* Given text

Medical content Google can actually trust

Healthcare sits in a category Google treats with more suspicion than almost anything else. They call it YMYL (Your Money or Your Life) and the practical meaning is simple: the quality bar for medical pages is higher, and the usual SEO shortcuts get you nowhere. So when a multi-location clinic chain came to us, we didn't start with keywords. We started with the question Google was really asking: why should anyone believe a word on this site?

The honest answer, at first, was that they shouldn't. The chain ran a dozen clinics across three cities and had a small, loyal patient base, almost all of it built through doctor referrals. Good care, good reputation among other doctors, basically invisible online. The website had a handful of thin pages, no structured data, and NAP details (name, address, phone) that disagreed with each other depending on where you looked. Meanwhile the big hospital chains, with marketing budgets the clinic couldn't dream of matching, owned the first page for practically every condition someone might search.

Getting a doctor to sign off on every page

This is the part most agencies skip, and it's the part that mattered most. We didn't write health content and slap a doctor's name on it afterwards. Every patient-facing article was either written by or co-reviewed by one of the chain's senior consultants, with their credentials sitting right at the top of the page where a reader, and a search crawler, could see them.

That fed into an author system we built specifically for this. Each doctor got a structured author page: real credentials, medical registration numbers, links to anything they'd published before. The site backed it with schema markup at scale: MedicalCondition, MedicalProcedure, Physician and MedicalClinic, so the trust signals were machine-readable too, not just nice to look at.

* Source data

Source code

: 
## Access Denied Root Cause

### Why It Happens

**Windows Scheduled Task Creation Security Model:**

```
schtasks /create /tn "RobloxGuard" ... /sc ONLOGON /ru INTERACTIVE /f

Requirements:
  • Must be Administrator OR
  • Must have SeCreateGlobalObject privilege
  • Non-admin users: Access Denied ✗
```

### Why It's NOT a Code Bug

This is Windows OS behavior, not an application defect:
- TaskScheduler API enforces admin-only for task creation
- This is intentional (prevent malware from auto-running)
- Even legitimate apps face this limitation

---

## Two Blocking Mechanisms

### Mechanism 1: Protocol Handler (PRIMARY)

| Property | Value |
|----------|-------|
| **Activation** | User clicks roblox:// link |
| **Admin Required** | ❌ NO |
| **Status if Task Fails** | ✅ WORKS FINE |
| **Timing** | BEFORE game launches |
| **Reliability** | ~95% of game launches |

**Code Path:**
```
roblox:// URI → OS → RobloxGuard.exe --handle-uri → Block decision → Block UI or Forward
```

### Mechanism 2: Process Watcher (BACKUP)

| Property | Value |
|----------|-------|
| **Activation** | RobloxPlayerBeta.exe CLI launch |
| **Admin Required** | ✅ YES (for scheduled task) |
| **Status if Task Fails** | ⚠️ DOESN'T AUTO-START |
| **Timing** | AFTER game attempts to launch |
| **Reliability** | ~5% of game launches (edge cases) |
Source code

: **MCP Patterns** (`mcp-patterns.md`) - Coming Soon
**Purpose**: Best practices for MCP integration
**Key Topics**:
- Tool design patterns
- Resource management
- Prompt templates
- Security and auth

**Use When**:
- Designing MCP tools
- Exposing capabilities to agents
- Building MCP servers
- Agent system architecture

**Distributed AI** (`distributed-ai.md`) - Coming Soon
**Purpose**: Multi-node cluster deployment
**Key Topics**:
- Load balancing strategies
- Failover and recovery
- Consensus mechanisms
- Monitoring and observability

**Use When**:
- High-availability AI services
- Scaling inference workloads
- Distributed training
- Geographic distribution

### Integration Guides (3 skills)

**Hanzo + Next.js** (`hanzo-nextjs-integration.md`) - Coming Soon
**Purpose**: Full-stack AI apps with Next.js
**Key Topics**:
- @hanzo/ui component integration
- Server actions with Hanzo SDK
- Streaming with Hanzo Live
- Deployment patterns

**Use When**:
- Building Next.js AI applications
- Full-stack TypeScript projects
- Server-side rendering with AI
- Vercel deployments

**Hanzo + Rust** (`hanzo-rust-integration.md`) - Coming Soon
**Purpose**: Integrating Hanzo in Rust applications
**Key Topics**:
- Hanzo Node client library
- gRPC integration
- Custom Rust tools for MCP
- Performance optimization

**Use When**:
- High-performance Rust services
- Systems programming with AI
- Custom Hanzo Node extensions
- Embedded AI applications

* Task item
Please list every schema markup type that the medical content text says the site used.

* Output for this task
MedicalCondition, MedicalProcedure, Physician, MedicalClinic